Foster Read online




  FOSTER

  Claire Keegan

  For Ita Marcus

  and in memory of David Marcus

  Contents

  Title Page

  Dedication

  1

  2

  3

  4

  5

  6

  7

  8

  Acknowledgements

  About the Author

  By the Same Author

  Copyright

  1

  Early on a Sunday, after first Mass in Clonegal, my father, instead of taking me home, drives deep into Wexford towards the coast where my mother’s people came from. It is a hot day, bright, with patches of shade and greenish, sudden light along the road. We pass through the village of Shillelagh where my father lost our red Shorthorn in a game of forty-five, and on past the mart in Carnew where the man who won the heifer sold her shortly afterwards. My father throws his hat on the passenger seat, winds down the window, and smokes. I shake the plaits out of my hair and lie flat on the back seat, looking up through the rear window. In places there’s a bare, blue sky. In places the blue sky is chalked over with clouds, but mostly it is a heady mixture of sky and trees scratched over by ESB wires across which, every now and then, small, brownish flocks of vanishing birds race.

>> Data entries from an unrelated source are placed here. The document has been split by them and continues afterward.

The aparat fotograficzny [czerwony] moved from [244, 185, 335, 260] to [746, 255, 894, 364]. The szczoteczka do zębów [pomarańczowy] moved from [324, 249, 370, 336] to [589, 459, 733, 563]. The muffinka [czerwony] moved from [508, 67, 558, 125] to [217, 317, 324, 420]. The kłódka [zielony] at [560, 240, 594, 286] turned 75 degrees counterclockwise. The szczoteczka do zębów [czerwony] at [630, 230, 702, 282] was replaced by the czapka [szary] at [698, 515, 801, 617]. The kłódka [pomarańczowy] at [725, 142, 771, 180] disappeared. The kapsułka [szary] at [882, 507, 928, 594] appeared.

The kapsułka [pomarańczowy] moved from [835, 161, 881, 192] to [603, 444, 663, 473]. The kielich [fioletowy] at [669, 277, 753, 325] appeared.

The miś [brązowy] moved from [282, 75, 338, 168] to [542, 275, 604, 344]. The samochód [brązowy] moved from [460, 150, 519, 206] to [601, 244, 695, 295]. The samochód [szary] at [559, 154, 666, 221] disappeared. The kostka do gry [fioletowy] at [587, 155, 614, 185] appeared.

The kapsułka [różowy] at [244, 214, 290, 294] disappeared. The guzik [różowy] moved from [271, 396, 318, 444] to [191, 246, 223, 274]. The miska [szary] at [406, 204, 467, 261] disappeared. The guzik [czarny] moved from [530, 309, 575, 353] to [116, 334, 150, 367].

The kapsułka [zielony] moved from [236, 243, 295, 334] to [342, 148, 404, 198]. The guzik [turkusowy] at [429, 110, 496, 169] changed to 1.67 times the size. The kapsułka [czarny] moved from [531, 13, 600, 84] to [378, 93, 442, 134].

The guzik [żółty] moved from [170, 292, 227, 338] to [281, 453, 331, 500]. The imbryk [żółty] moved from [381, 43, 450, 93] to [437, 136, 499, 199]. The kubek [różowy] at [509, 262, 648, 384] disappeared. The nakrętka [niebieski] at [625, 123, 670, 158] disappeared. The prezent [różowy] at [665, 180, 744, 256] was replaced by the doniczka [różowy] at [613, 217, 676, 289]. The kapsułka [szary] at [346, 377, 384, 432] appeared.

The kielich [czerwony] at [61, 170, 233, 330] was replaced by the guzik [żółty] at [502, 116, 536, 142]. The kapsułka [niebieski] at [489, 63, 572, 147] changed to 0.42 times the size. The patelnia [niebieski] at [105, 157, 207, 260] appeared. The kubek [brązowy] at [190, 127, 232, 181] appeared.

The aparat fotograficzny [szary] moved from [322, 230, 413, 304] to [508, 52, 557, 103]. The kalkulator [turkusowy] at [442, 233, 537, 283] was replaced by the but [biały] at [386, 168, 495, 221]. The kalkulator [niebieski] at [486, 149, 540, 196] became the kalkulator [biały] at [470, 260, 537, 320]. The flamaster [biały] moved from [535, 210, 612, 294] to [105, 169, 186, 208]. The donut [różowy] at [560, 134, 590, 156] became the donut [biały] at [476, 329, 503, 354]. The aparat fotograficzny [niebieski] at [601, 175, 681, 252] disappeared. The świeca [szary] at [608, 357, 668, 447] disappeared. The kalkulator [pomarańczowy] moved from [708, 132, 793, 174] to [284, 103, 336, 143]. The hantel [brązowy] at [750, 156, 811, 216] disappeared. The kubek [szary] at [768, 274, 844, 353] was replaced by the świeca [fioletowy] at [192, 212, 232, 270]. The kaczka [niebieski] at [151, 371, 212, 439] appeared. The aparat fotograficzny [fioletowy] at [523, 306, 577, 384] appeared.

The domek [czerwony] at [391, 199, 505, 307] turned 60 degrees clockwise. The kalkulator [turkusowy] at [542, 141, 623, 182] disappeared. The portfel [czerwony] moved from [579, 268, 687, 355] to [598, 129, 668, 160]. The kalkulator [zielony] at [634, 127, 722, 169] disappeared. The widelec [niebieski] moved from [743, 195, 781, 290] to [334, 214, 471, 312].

  I wonder what it will be like, this place belonging to the Kinsellas. I see a tall woman standing over me, making me drink milk still hot from the cow. I see another, less likely version of her in an apron, pouring pancake batter onto a frying pan, asking would I like another, the way my mother sometimes does when she is in good humour. The man will be her size. He will take me to town on the tractor and buy me red lemonade and crisps. Or he’ll make me clean out sheds and pick stones and pull rag-weed and docks out of the fields. I see him pulling what I hope will be a fifty-pence piece from his pocket but it turns out to be a handkerchief. I wonder if they live in an old farmhouse or a new bungalow, whether they will have an outhouse or an indoor bathroom with a toilet and running water. I picture myself lying in a dark bedroom with other girls, saying things we won’t repeat when morning comes.

  An age, it seems, passes before the car slows and turns into a tarred, narrow lane, then a thrill as the wheels slam over the metal bars of a cattle grid. On either side, thick hedges are trimmed square. At the end of the lane there’s a long, white house with trees whose limbs are trailing the ground.

  ‘Da,’ I say. ‘The trees.’

  ‘What about ’em?’

  ‘They’re sick,’ I say.

  ‘They’re weeping willows,’ he says, and clears his throat.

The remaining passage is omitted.